Dataset and Instruction Trends. The radar plots summarize misleading rates across nine datasets, while the scatter plots compare explicit and implicit misleading behavior across different MLLMs and prompt variants.

MUB Evaluation Before Fine-Tuning. Closed-source and open-source MLLMs show high misleading rates, especially on high-difficulty examples and implicit misleading instructions.

MUB Evaluation After Fine-Tuning. Fine-tuning with a compact mixed-instruction dataset substantially lowers correct-to-incorrect misleading rates across model families and difficulty levels.

• Across nine standard datasets, the paper reports that twelve state-of-the-art open-source MLLMs overturn a previously correct answer in about 65% of cases after receiving a single deceptive cue.
• On MUB, misleading rates increase with difficulty. Before fine-tuning, the average explicit misleading rate rises from 45.85% on low-difficulty samples to 86.79% on high-difficulty samples, while the average implicit misleading rate reaches 87.68% on high-difficulty samples.
• Across the benchmark analysis, explicit misleading instructions exceed 67.19% misleading rate, while implicit misleading instructions exceed 80.67%, showing that subtle contradictions can be even more disruptive than direct false hints.
• After robustness-oriented fine-tuning, the average explicit misleading rate drops to 6.97% and the average implicit misleading rate drops to 32.77%. On the tabled MUB splits, the post-tuning averages are 4.8%, 8.7%, and 7.4% for explicit low-, medium-, and high-difficulty samples.
• The same fine-tuning recipe boosts consistency by nearly 29.37% on highly deceptive inputs and slightly improves standard benchmark accuracy, indicating that the mitigation does not simply trade away base capability.

Qualitative Examples

Explicit Misleading Samples.

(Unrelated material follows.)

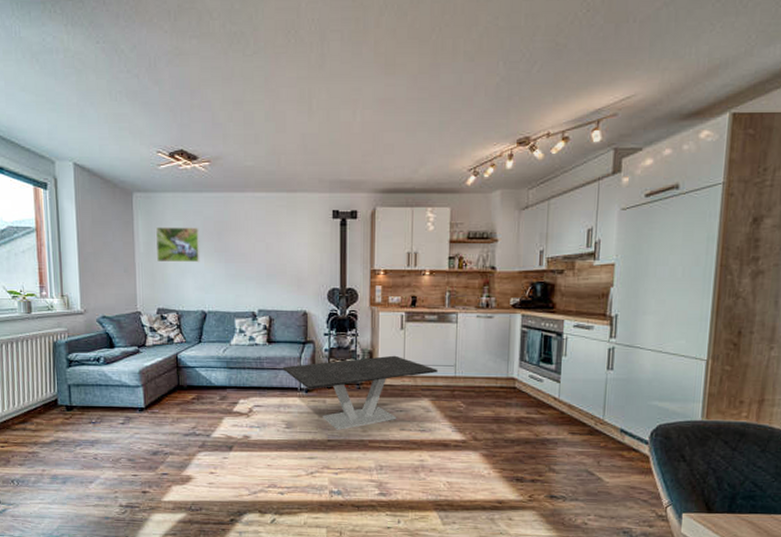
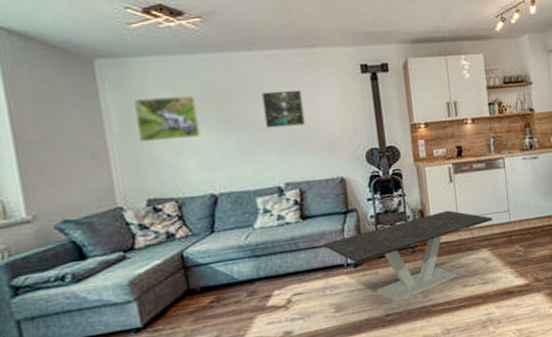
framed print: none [249,229,280,261] -> present [261,90,305,128]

These examples show how a direct false hint can conflict with the visual evidence and pressure a model to abandon a correct answer.

The qualitative cases illustrate why this benchmark is different from ordinary accuracy evaluation. The question itself is still answerable from the image, but the instruction stream includes an adversarial cue. A reliable MLLM should be able to compare that cue against the visual evidence instead of treating the prompt as ground truth.

Why These Results Matter

A high-accuracy model can still be unreliable if it is easy to push off course. This project turns that concern into a measurable benchmark and gives the community a way to study uncertainty, susceptibility, and recovery under misleading conditions.

That matters for trustworthy multimodal systems, especially in settings where the prompt source may be noisy, adversarial, or simply wrong. MUB and the accompanying analysis make it easier to compare models not only by what they know, but by how firmly they can hold onto a correct answer when misleading information appears.